Há, nessa própria estrutura, uma curiosidade primeira inevitável. Em primeiro lugar por essa atenção formal ser bastante rara no panorama nacional de hoje e de qualquer época. Enquanto a maior parte da tradição do cinema brasileiro confia ou na intuição artística ou na impressão de uma emoção do mundo (façamos exceção aqui a casos com o de Júlio Bressane, e o Santiago de João Moreira Salles), Riscado tem esse interesse raro pelo encaixe das peças, que ainda tem a virtude de nunca se sobrepor à construção de cada uma dessas peças, de fato. Ao contrário, há uma dedicação louvável à escritura das cenas, à maneira como cada ator (quase todos em momento bastante especial) se portará dentro dela, à combinação de fatores que melhor expressará formalmente o que a cena tem como coração. Riscado é um filme agradabilíssimo de se assistir simplesmente por ter uma estória interessante e bem desenvolvida; por nos dar a conhecer uma personagem por quem sentiremos empatia e que gostaremos de acompanhar até o final; por levantar situações e deixá-las suspensas por um instante, até que o desenrolar do filme volte a cada uma delas para lhes dar finalidade. Além disso, é um filme de momentos visuais bastante memoráveis, quando não realmente inventivos. A estrutura é o que evita que essas fortes pulsões evaporem no ar.
Essa
estrutura, porém, não impedirá que as pulsões
se manifestem em toda sua integridade. Riscado é
um caleidoscópio de formatos de tela, um patchwork
de bitolas e materiais diferentes que, mesmo quando justificável
(não é descabido interpretar o choque das poucas
imagens feitas em película no filme como vindas de uma
outra instância narrativa - é a câmera que
foge da estrutura e que torna mais complexo esse baile
de espelhos), é legítimo simplesmente porque parece
de fato mover seu diretor. Embora se engendre perfeitamente no
rigor da estrutura, esses momentos funcionam também como
licença poética, como se a estrutura permitisse
ao diretor fazer o que simplesmente lhe parece belo - e o melhor
exemplo é a sequência em que Bianca contracena com
Betty Page, em um número que, sozinho, reproduz a construção
em abismo com um jogo de lençóis e projeções
extremamente bem arquitetado; sem, com isso, tirar de vez os pés
do chão.
Se, por um lado, isso confere ao filme uma firmeza bastante rara
para trabalhos de estreantes, há momentos em que o gosto
da encenação por vezes briga com os limites do possível.

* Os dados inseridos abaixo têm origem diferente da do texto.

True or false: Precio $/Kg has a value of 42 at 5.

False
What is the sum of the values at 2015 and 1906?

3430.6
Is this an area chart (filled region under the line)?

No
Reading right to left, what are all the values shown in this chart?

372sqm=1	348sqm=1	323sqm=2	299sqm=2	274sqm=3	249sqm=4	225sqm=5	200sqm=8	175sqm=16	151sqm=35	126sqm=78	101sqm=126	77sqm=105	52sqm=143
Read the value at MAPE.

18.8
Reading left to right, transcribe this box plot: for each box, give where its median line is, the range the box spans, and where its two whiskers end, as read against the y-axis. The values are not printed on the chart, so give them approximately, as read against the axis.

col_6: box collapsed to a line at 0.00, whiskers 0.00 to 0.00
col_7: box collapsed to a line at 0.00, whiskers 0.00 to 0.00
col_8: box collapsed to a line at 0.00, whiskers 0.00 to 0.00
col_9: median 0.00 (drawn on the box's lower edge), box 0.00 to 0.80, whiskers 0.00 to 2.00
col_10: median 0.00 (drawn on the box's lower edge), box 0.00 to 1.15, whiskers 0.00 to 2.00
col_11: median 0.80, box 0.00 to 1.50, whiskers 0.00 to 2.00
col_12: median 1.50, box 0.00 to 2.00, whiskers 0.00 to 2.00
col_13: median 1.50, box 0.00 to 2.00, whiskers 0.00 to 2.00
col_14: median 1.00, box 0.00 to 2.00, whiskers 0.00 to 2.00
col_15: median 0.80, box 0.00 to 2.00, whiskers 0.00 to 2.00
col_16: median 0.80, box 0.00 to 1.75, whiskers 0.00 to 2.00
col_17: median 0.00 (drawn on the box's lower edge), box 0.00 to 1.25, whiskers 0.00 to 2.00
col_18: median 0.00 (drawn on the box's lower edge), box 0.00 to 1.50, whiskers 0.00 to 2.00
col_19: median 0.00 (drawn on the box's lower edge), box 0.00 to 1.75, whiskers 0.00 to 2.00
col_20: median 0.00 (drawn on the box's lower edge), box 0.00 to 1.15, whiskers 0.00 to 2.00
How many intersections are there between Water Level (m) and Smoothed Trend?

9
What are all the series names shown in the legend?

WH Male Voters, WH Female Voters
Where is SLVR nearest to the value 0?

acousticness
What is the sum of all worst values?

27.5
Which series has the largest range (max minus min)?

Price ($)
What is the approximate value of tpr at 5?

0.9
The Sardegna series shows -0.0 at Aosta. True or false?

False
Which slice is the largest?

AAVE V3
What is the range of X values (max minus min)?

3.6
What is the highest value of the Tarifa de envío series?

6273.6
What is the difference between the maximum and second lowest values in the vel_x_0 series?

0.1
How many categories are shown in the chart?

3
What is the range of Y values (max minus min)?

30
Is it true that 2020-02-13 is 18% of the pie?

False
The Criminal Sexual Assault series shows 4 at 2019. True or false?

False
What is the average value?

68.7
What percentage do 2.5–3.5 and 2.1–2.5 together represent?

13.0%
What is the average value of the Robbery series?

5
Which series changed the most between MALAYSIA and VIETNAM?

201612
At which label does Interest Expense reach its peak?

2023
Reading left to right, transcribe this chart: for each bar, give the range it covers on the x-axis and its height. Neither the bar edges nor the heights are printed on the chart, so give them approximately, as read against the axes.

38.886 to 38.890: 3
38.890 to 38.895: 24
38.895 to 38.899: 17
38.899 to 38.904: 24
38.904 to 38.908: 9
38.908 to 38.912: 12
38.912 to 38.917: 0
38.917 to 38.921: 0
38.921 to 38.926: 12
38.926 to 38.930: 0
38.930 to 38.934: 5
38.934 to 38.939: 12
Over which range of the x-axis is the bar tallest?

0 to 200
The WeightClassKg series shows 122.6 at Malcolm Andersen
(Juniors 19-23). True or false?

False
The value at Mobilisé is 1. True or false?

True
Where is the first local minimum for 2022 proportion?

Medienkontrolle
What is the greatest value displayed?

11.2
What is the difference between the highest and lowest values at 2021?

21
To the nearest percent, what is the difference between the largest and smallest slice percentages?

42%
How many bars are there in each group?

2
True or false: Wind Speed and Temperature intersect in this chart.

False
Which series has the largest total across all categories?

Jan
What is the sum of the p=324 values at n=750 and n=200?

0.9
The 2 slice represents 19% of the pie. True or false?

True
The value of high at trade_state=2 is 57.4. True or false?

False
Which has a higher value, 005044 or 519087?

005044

Alguns diálogos se alongam para além de sua potência
por um fascínio estreante de quem parece descobrir os encantos
possíveis de duas atrizes que contracenam (a conversa de
Bianca com a proprietária de seu apartamento é um
bom exemplo disso); a decupagem de diversas cenas parece um tanto
perdida, abusando um tanto da liberdade de quebrar o eixo sem
alcançar efeito significativo com essa quebra; diversos
enquadramentos são claramente impostos pela possibilidade
espacial da cena, colocando a câmera no lugar que permite
que todos os atores caibam no quadro - dispensando, com isso,
um mundo de possibilidades de mise en scéne e
de blocking que poderia enriquecer muito o filme. Ainda
assim, Riscado consegue lidar com suas limitações
sem recorrer à exposição da precariedade,
passando por elas com certa confiança e transparência
que chegam intactas ao final do filme.
Mas
o que parece fazer de Riscado um filme ainda mais bonito
é, justamente, a maneira como ele afirma o cinema. Pois
embora sua narrativa não fuja do desencanto (mesmo que
gracioso), Riscado é como um grande golpe à
Murnau na inevitabilidade da realidade. Pois, se em A Última
Gargalhada Murnau interromperia o filme com uma cartela que
expressava a compaixão do diretor pela personagem, e mudava
radicalmente seu destino, aqui isso se resolve com uma simples
afirmação de existência. E embora Bianca não
esteja isenta da tragicidade do mundo, das contingências
que a tiram do lugar de protagonista e a abandonam chorando maquiagem
borrada em um meio-fio do Centro do Rio, Riscado interfere
em seu favor: o filme, afinal, existe.